Despite the name, Preejith said most customers order tea. “Kerala is famous for its tea from Munnar,” he said, referring to the hill station some 140 km inland where tea estates cover the terrain. The menu includes a range of flavored teas including masala, chocolate, coconut and vanilla – Coffee Hut’s bestseller.
Preejith has a theory about why his sweet, milky flavored teas outsell coffee. “Coffee is not so nice. I went to drink an espresso at a modern shop with air conditioning in Alleppey,” the town that serves as the gateway to the backwaters, he said. “The coffee cost 90 rupees [about $1.50] and I thought it was not so nice. The taste was so dry and irritating and they just give you some small biscuit. They are even charging 70 or 80 rupees for a masala tea. I am charging just 15 rupees and I give a whole plate of biscuits.”
At 15 rupees, Coffee Hut’s tea is more than double the price of a cup at one of the local tea stalls that dot the backwaters, which typically charge between 5 and 7 rupees. Preejith explained that he provides a different service than these local enterprises. “I serve premium tea mostly to tourists. The local shops use tea that is 35 rupees for 250 grams, but I go to Munnar and pay 150 rupees for 250 grams. I used to charge just 10 rupees a cup but we could not make any profit.”
Before he started Coffee Hut, Preejith’s family depended on agriculture. His father Prasannan worked as a toddy tapper, climbing coconut palms and collecting their sap, which quickly ferments into a sour alcoholic beverage known as toddy. Since he was 18, Prasannan would work for six weeks straight on a palm plantation in Palakkad, about 200 km north, then enjoy a week’s rest with his family. When Prasannan’s brother died a few years ago, he moved back to Kainakary to manage the family’s five acres of rice paddy.
Coffee Hut brings a welcome additional source of income. “With farming, we only get money after harvesting, which happens twice a year,” Prasannan said. “For the first five months of the year we are only spending money. The shop is good because it brings more money than the field.”
Preejith’s mother Saima serves as Coffee Hut’s chai walli and chef, making dishes such as mango fish curry and duck roasted in coconut oil. She said she is happy for the newfound employment. “I like making tea for people and having something extra to do. It feels good to earn and I am proud of my son for starting the business.”
Preejith, who completed a course in marine engineering in the western state of Gujarat, has ambitions beyond the backwaters. “I am hoping to work at sea and I gave my application to many shipping companies, but we need to give two or three lakhs to get admission onto a ship [about $3,200 to $4,800],” he said, alluding to the fees agents demand for job placement services.
In the meantime, Preejith contemplates Coffee Hut’s expansion. He is considering building a small house next to his family’s where guests could stay overnight. “It would be a new concept for this area. There are many tourists on houseboats, but no homestays.” But he would be sure to do it in an eco-friendly way. “I don’t want to disturb the habitat and the natural beauty of this place,” he said, pointing to the surrounding bamboo groves.
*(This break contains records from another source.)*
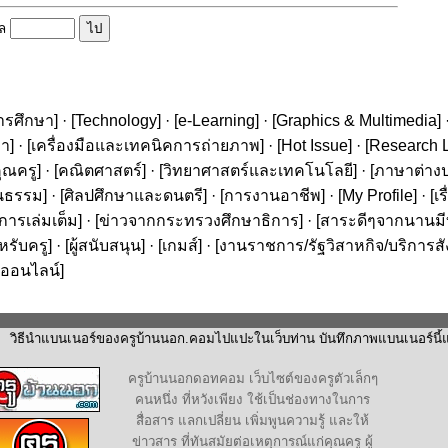
ูล
ารศึกษา
] · [
Technology
] · [
e-Learning
] · [
Graphics & Multimedia
] 
ษา
] · [
เครื่องมือและเทคนิคการถ่ายภาพ
] · [
Hot Issue
] · [
Research L
ุณครู
] · [
คณิตศาสตร์
] · [
วิทยาศาสตร์และเทคโนโลยี
] · [
ภาษาต่าง
นธรรม
] · [
ศิลปศึกษาและดนตรี
] · [
การงานอาชีพ
] · [
My Profile
] · [
เ
ารเล่มเต็ม
] · [
ข่าวจากกระทรวงศึกษาธิการ
] · [
สาระดีๆจากนานมีบุ
หรับครู
] · [
ผู้สนับสนุน
] · [
เกมส์
] · [
งานราชการ/รัฐวิสาหกิจ/บริการส
ออนไลน์
]
วิธีนำแบนเนอร์ของครูบ้านนอก.คอมไปแปะในเว็บท่าน บันทึกภาพแบนเนอร์นี้แล
ครูบ้านนอกดอทคอม เว็บไซต์ของครูตัวเล็กๆ
คนหนึ่ง ที่หวังเพียง ใช้เป็นช่องทางในการ
สื่อสาร แลกเปลี่ยน เพิ่มพูนความรู้ และให้
ข่าวสาร ที่ทันสมัยต่อเหตุการณ์แก่คุณครู ผู้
Indeed, while tourism has brought money into the backwaters, it has not come without negative consequences. “Pollution is getting more here. Many of these houseboats are not obeying the rules. Their oil is contaminating the water and they throw all their food waste in the water, which is very bad for the environment,” Preejith said, shaking his head.
But Preejith said his neighbors do not mind the traffic Coffee Hut brings. “The tourists who come here are all nice and do not give any trouble. Plus, the local people support us because they bring their kids here to get ice cream.”